[Opening EXERCISE TEXT section]
DISCUSSION AND CONCLUSIONS
The 12-month retention rates on OAT in adolescents is comparable to retention rates in adults. Various factors associated with early age of onset of opioid use are also associated with lower retention rates on OAT.
[Closing EXERCISE TEXT section]
[Opening DATA SHOWN section]
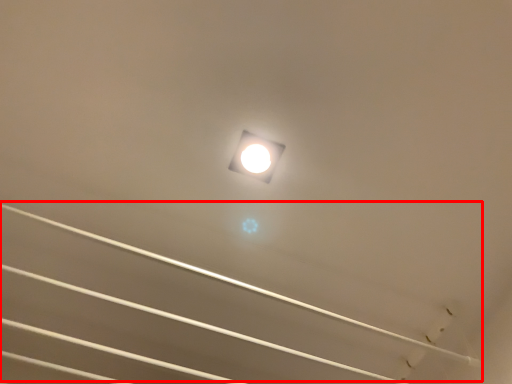
Question: From the image, what is the correct spatial relationship of line (annotated by the red box) in relation to lamp?

Choices:
 (A) left
 (B) right

Answer: (A)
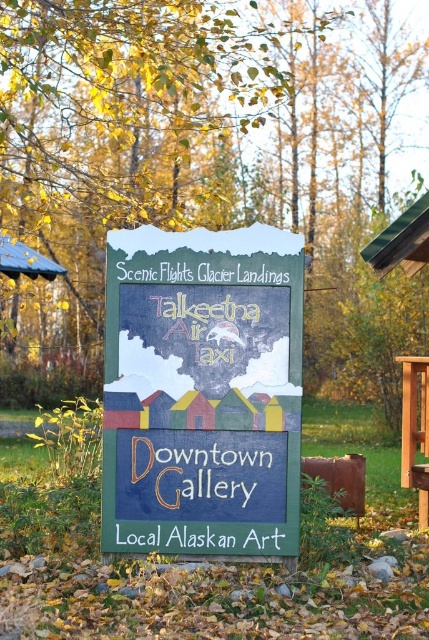
Is wooden signboard at center in front of brown wooden picnic table at right?

Yes, it is.

Does wooden signboard at center appear over brown wooden picnic table at right?

Yes, wooden signboard at center is above brown wooden picnic table at right.

Where is `wooden signboard at center`? This screenshot has height=640, width=429. wooden signboard at center is located at coordinates (202, 390).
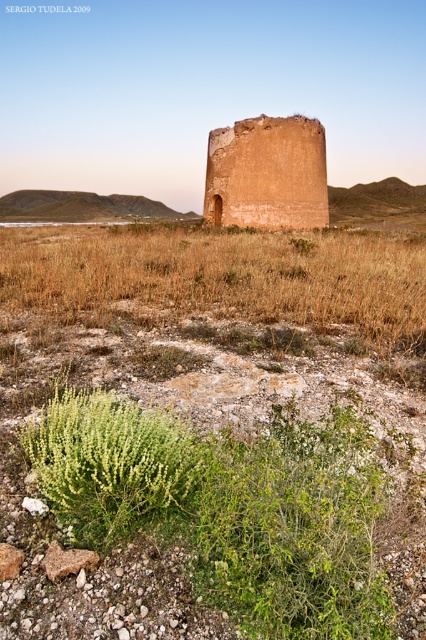
You are standing at point (111, 465) in the image. What do you see around you?

You see a green leafy bush at lower left located at point (111, 465).

You are a hiker carrying a 20 meter rope and you need to secure your gear between the green leafy bush at lower left and the earthy clay tower at center. Is your rope long enough to stretch between them?

The distance between the green leafy bush at lower left and the earthy clay tower at center is 19.54 meters. Since the rope is 20 meters long, it is long enough to stretch between them.

You are a hiker trying to navigate through the rugged terrain. You notice the green leafy bush at lower left and the earthy clay tower at center. Which object is bigger in size?

The green leafy bush at lower left is larger in size compared to the earthy clay tower at center according to the description.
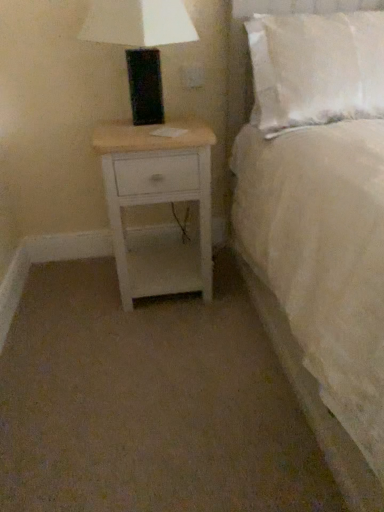
You are a GUI agent. You are given a task and a screenshot of the screen. Output one action in this format:
    pyautogui.click(x=<x>, y=<y>)
    Task: Click on the free space above white wood nightstand at lower left (from a real-world perspective)
    This screenshot has width=384, height=512.
    Given the screenshot: What is the action you would take?
    pyautogui.click(x=156, y=127)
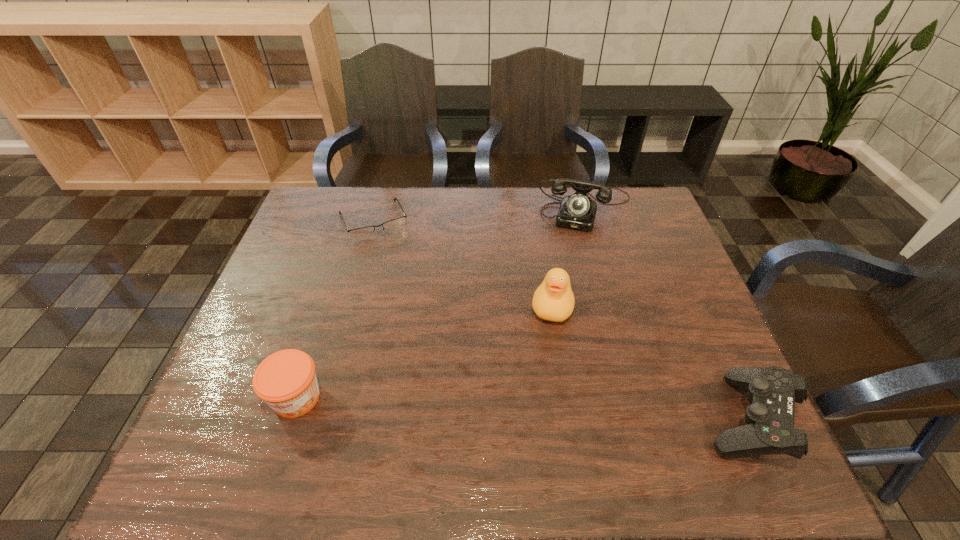
This screenshot has width=960, height=540. I want to click on jam located at the left edge, so click(x=286, y=380).

You are a GUI agent. You are given a task and a screenshot of the screen. Output one action in this format:
    pyautogui.click(x=<x>, y=<y>)
    Task: Click on the spectacles positioned at the left edge
    
    Given the screenshot: What is the action you would take?
    pyautogui.click(x=393, y=225)

Find the location of a particular element. This screenshot has height=540, width=960. control that is at the right edge is located at coordinates (769, 429).

Identify the location of telephone at the right edge. The width and height of the screenshot is (960, 540). (577, 211).

Where is `object situated at the far left corner`? This screenshot has width=960, height=540. object situated at the far left corner is located at coordinates (393, 225).

The width and height of the screenshot is (960, 540). I want to click on object that is positioned at the near left corner, so click(286, 380).

Identify the location of object located in the far right corner section of the desktop. (577, 211).

Locate an element on the screen. Image resolution: width=960 pixels, height=540 pixels. object that is at the near right corner is located at coordinates (769, 429).

Locate an element on the screen. The width and height of the screenshot is (960, 540). vacant space at the far edge of the desktop is located at coordinates (545, 202).

The width and height of the screenshot is (960, 540). Identify the location of vacant space at the near edge of the desktop. (503, 388).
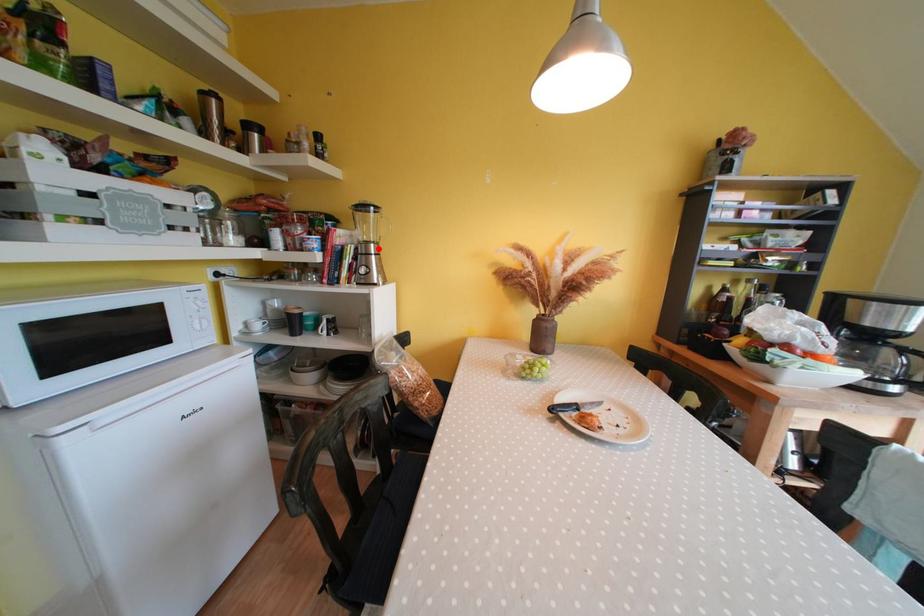
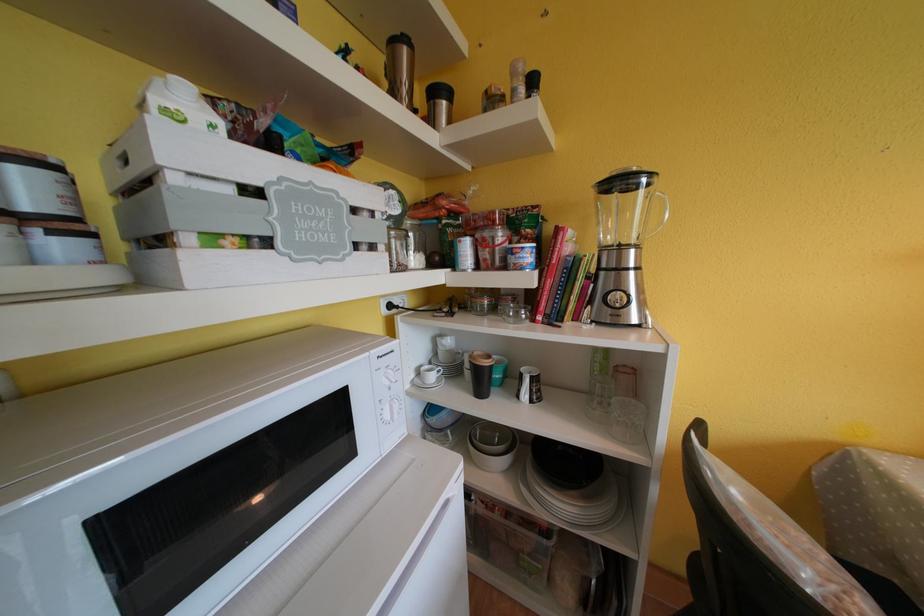
Locate, in the second image, the point that corresponds to the highlighted location in the first image.

(638, 254)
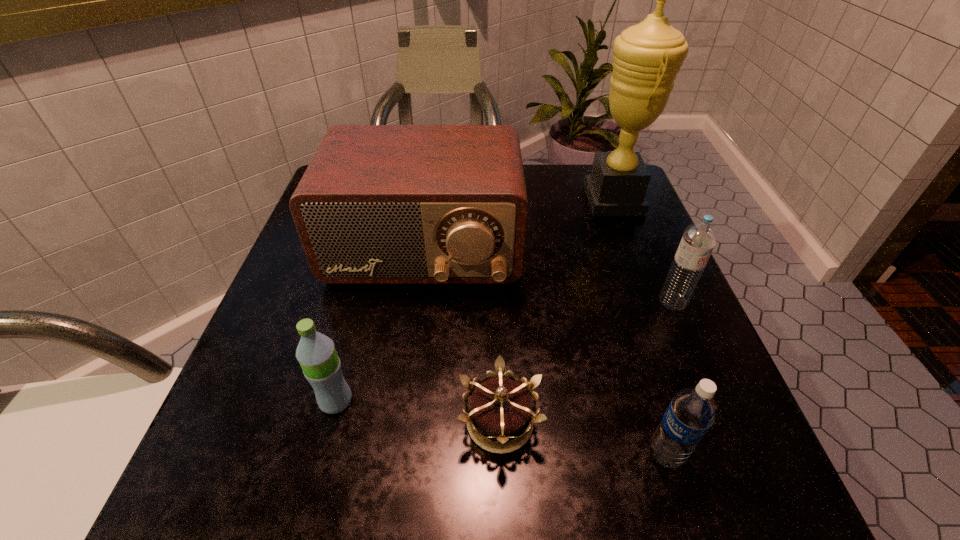
Select which water bottle is the closest to the leftmost water bottle. Please provide its 2D coordinates. Your answer should be formatted as a tuple, i.e. [(x, y)], where the tuple contains the x and y coordinates of a point satisfying the conditions above.

[(693, 410)]

In order to click on the second closest water bottle relative to the second nearest water bottle in this screenshot , I will do `click(699, 238)`.

This screenshot has height=540, width=960. I want to click on free region that satisfies the following two spatial constraints: 1. on the back side of the farthest water bottle; 2. at the front of the trophy cup with handles, so click(x=630, y=200).

Where is `free location that satisfies the following two spatial constraints: 1. on the back side of the second nearest water bottle; 2. on the right side of the rightmost water bottle`? The image size is (960, 540). free location that satisfies the following two spatial constraints: 1. on the back side of the second nearest water bottle; 2. on the right side of the rightmost water bottle is located at coordinates (362, 301).

You are a GUI agent. You are given a task and a screenshot of the screen. Output one action in this format:
    pyautogui.click(x=<x>, y=<y>)
    Task: Click on the vacant space that satisfies the following two spatial constraints: 1. at the front of the trophy cup with handles; 2. on the front side of the shortest object
    Image resolution: width=960 pixels, height=540 pixels.
    Given the screenshot: What is the action you would take?
    pyautogui.click(x=698, y=422)

Where is `vacant region that satisfies the following two spatial constraints: 1. at the front of the rightmost water bottle with handles; 2. on the right side of the tallest object`? vacant region that satisfies the following two spatial constraints: 1. at the front of the rightmost water bottle with handles; 2. on the right side of the tallest object is located at coordinates (652, 301).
[Closing DATA SHOWN section]
- _QUESTIONS_
1. Explain what the discussion and conclusions say connects early age of onset of opioid use with retention on OAT.
2. According to the discussion and conclusions, how do adolescents' 12-month retention rates on OAT compare with those of adults?

- _TASK SOLUTIONS_
1. Various factors associated with an early age of onset of opioid use are also associated with lower retention rates on OAT.

2. They are comparable to retention rates in adults.